Fortunately, the PR situation will handle itself. Someone will create a superhuman persuasion engine, AGI will handle it itself, and/or those who don't adapt will fade away into irrelevance.

You either surf this wave or get drowned by it, and a whole lot of people seem to think throwing tantrums is the appropriate response.

Figure out how to surf, and fast. You don't even need to be good, you just have to stay on the board.

This is a perfect example of cognitive dissidence on the subject. You wont even see the retribution coming.

This backlash isn't going to die. Its going to create a divide so large, you are going to look back on this moment and wish you listened to the concern people are having.

This doesn't even make sense even if you believe it. Why wouldn't both sides of any argument use "a superhuman persuasion engine"?

Inevitably is such a tired argument. Everything is a choice, belief in inevitability is for the weak.
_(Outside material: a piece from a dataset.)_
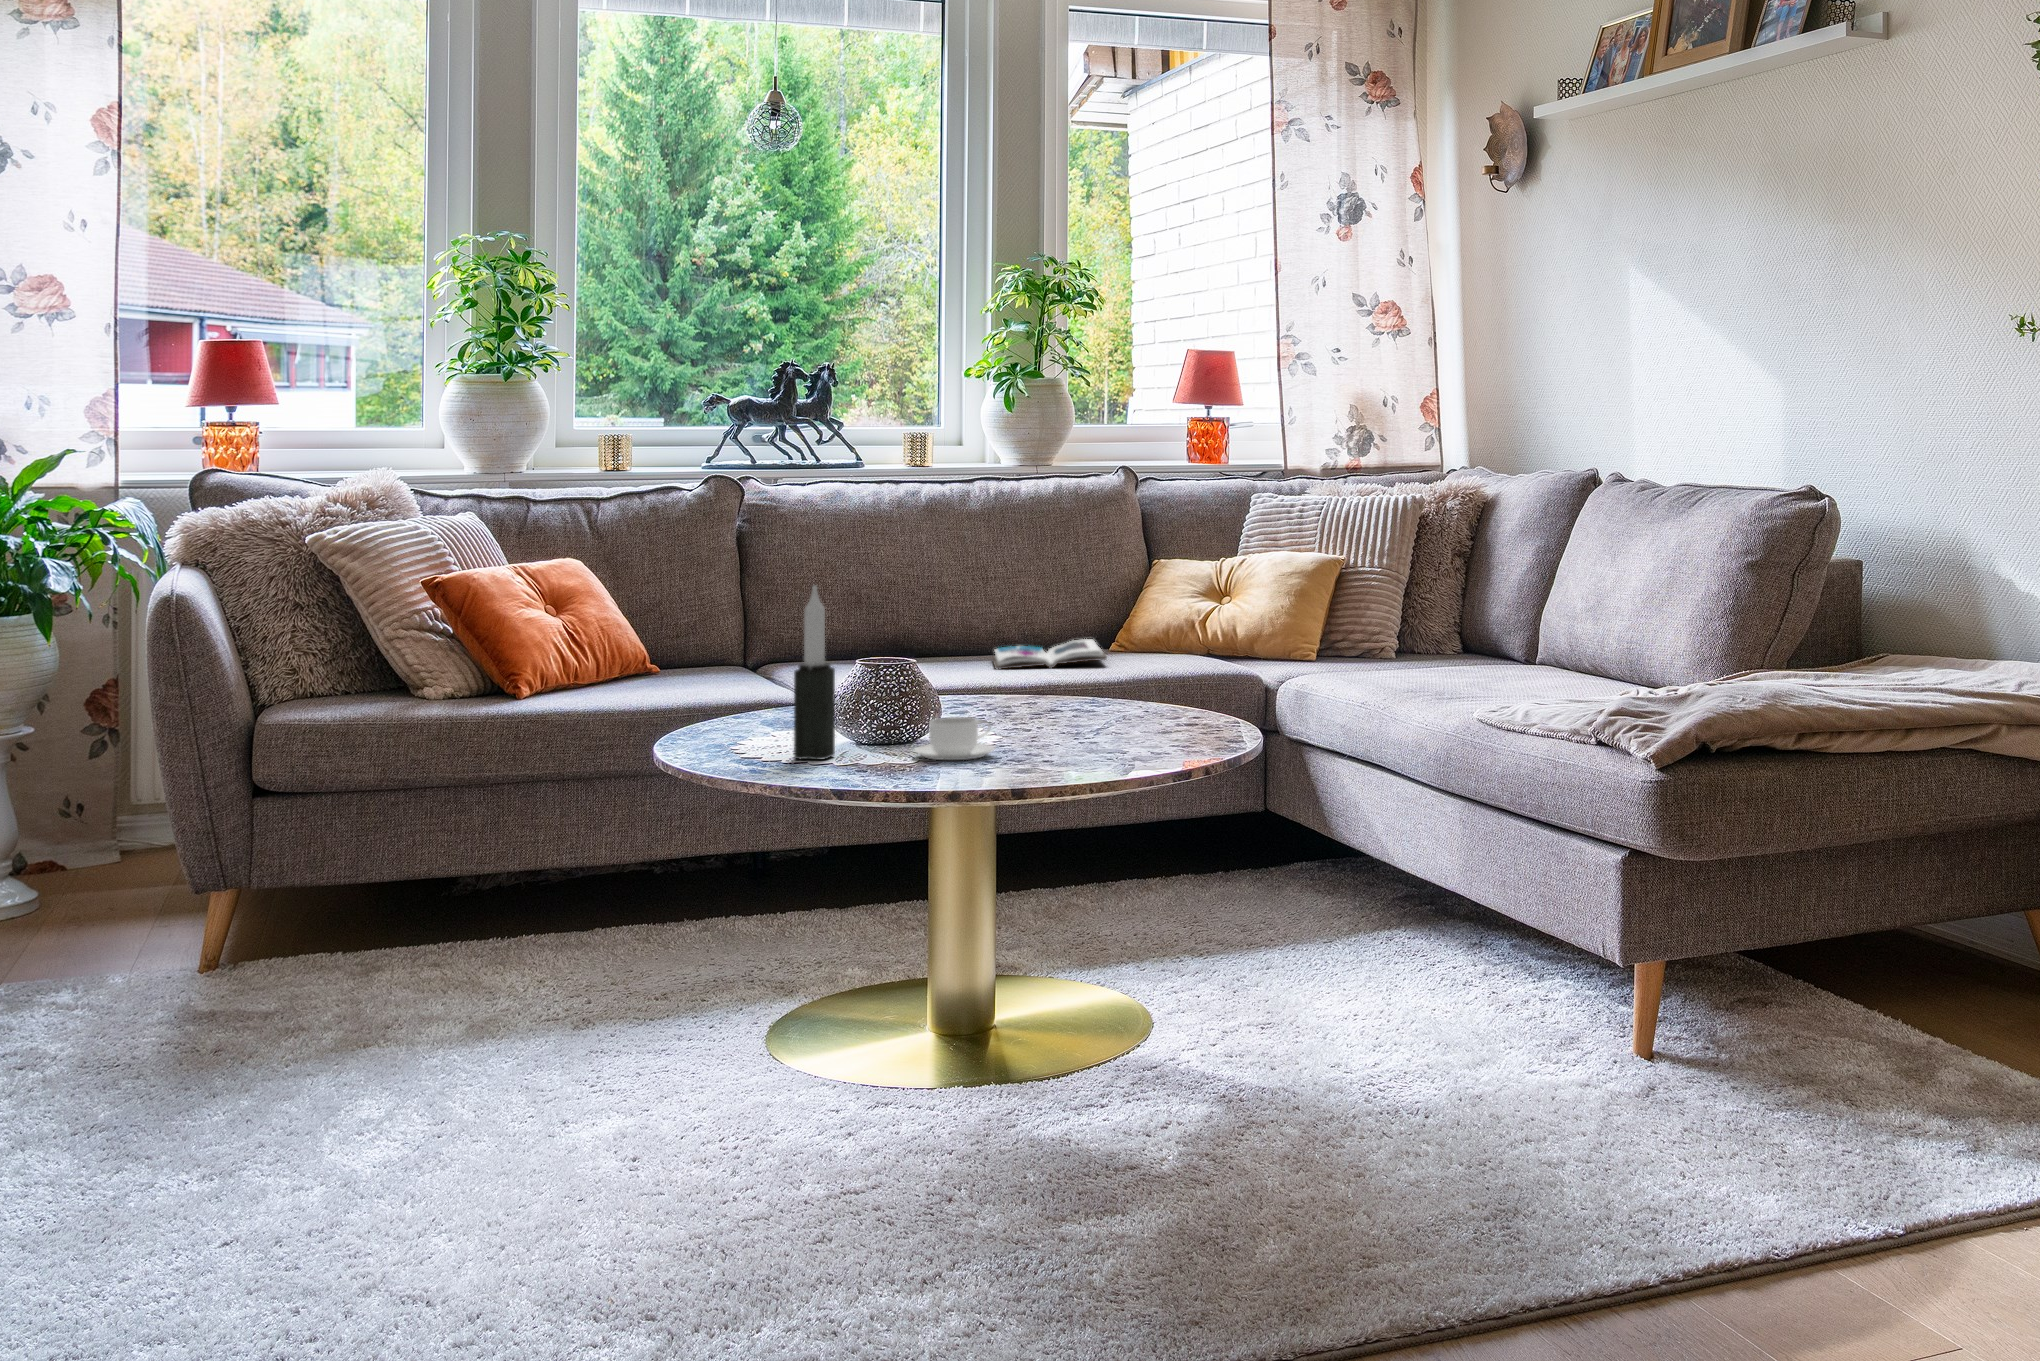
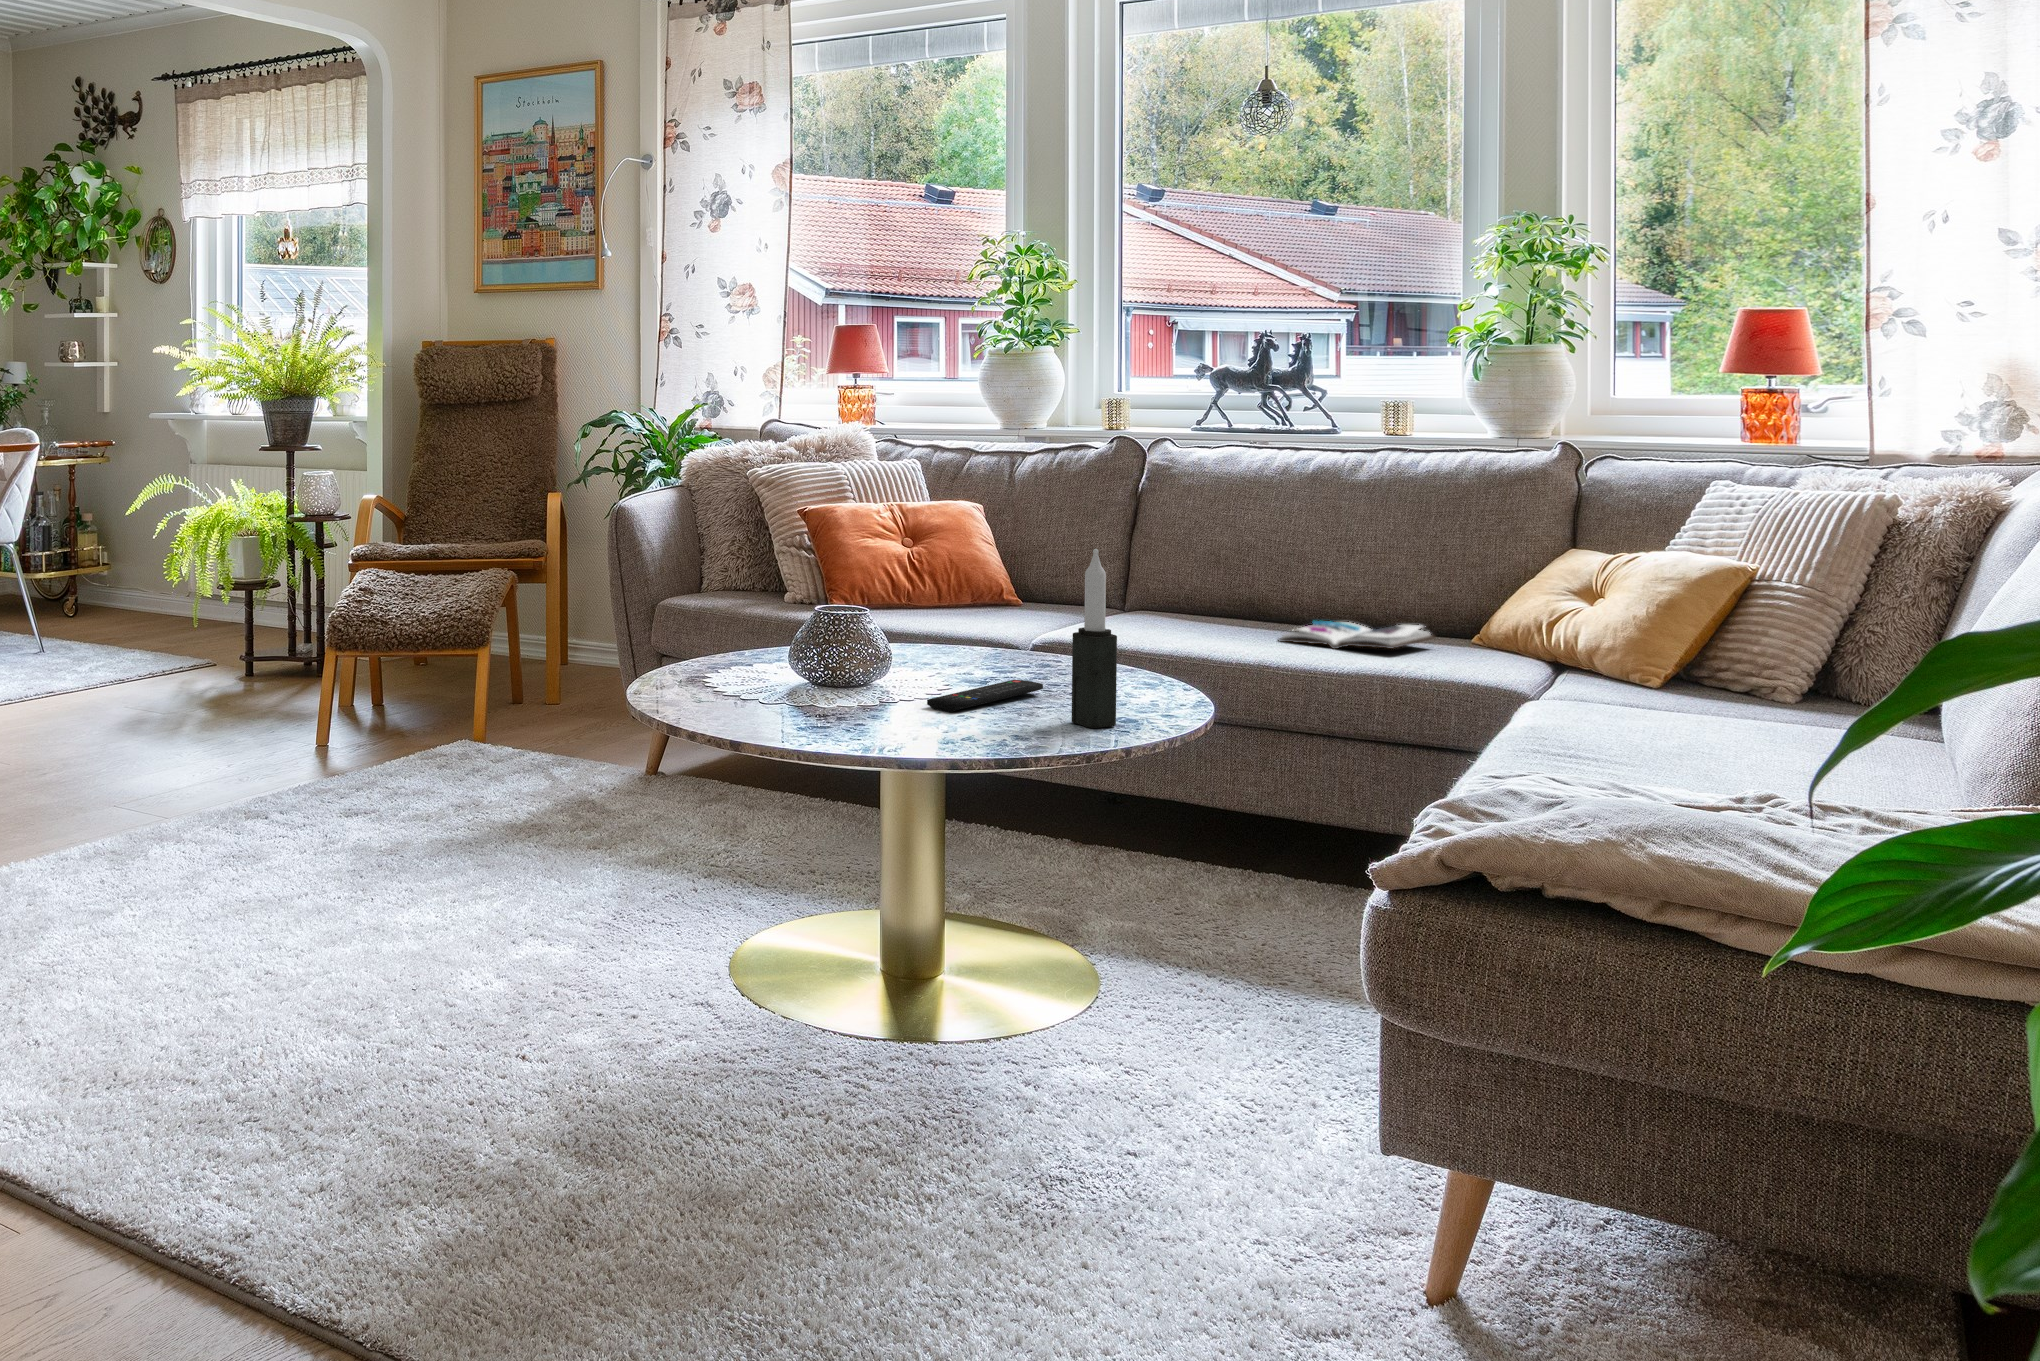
candle: present [794,586,835,760] -> present [1072,549,1117,728]
remote control: none [1039,712,1089,743] -> present [927,680,1043,712]
coffee cup: present [915,717,995,760] -> none [751,661,831,705]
> You either surf this wave or get drowned by it

I don't think so. Handcrafted everything and organic everything continue to exist; there is demand for them.

"Being relegated to a niche" is entirely possible, and that's fine with me.

This is cope.

Why not just quit work and wait for AGI to lead to UBI? Obviously, right after chatGPT solves climate change, it will put all humans out of work as next step, and then the superintelligence will solve that problem one way or another.

People read too much sci-fi, I hope you just forgot your /s.